Argentina missed a Friday deadline to reach an agreement with international creditors to restructure its massive debt, but negotiations will continue, its economy minister said.
The two sides have been deadlocked over Argentina's US$65-billion debt, with the three main bondholder groups rejecting a government restructuring proposal, saying they were unwilling to swallow "disproportionate" losses on their investment.
"Argentina is maintaining a dialogue," Economy Minister Martín Guzmán told reporters on Friday.
A 30-day grace period for a US$500-million bond payment that Buenos Aires has already missed expires on May 22.
"The next maturity of the bonds is May 22. Only on that date, if Argentina does not comply with the payment, can it be considered in default," said Hernán Letcher, the director of the CEPA consultancy firm, told AFP.
Guzmán said this week that he is willing to listen to "any combination" in a counter offer, as long as the model is sustainable over time.
Consulting firm Capital Economics also said in a report that "there are likely to be more verbal thrusts [between the parties] from now until May 22 when the [delayed] coupon payment expires."
Guzmán has taken an aggressive stance on debt, in part driven by a need to free up resources to fight the novel coronavirus pandemic in the recession-hit South American grain and beef exporter.
He said this week that his government, though willing, "does not have the capacity to pay."
A senior government official who requested anonymity told AFP the country would face a difficult 10 days, but that Buenos Aires was "optimistic" about reaching an agreement.
"We will do everything we can (to find a solution) without mortgaging the present and the future of the Argentines," he said.
Buenos Aires' offer to its creditors includes a 62 percent discount on interest, or US$37.9 billion, and 5.4 percent on capital, or S$3.6 billion.

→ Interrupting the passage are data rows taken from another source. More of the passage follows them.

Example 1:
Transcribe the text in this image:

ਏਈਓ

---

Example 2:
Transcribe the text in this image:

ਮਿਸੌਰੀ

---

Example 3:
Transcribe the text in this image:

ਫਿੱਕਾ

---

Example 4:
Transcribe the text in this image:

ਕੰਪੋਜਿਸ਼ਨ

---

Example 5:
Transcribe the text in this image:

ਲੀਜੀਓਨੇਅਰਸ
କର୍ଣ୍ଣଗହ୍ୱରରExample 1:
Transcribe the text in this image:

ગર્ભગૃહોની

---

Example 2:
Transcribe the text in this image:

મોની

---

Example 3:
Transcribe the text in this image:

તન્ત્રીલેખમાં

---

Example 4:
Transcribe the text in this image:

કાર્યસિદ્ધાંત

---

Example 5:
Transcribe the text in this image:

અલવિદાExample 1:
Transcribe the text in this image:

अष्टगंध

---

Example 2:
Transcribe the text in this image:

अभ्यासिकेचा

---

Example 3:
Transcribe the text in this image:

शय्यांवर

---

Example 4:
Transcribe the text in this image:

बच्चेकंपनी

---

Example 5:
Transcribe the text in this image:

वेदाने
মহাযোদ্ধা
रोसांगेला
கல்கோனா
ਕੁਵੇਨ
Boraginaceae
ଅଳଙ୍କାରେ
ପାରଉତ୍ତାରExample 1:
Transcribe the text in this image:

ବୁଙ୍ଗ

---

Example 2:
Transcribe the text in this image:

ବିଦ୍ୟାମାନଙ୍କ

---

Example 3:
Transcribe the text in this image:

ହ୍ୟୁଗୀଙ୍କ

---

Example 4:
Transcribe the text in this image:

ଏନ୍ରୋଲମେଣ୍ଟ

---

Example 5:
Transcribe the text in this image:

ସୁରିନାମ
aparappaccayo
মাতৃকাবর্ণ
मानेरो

The country is also requesting a three-year moratorium, which would imply no payments until 2023.
Failure to pay would mean a default, a near doomsday scenario for the cash-strapped country that would prevent the government from seeking credit from the financial markets.
Argentina, which has been gripped by recession for two years, has also been in lockdown since March 20, further damaging its already battered economy.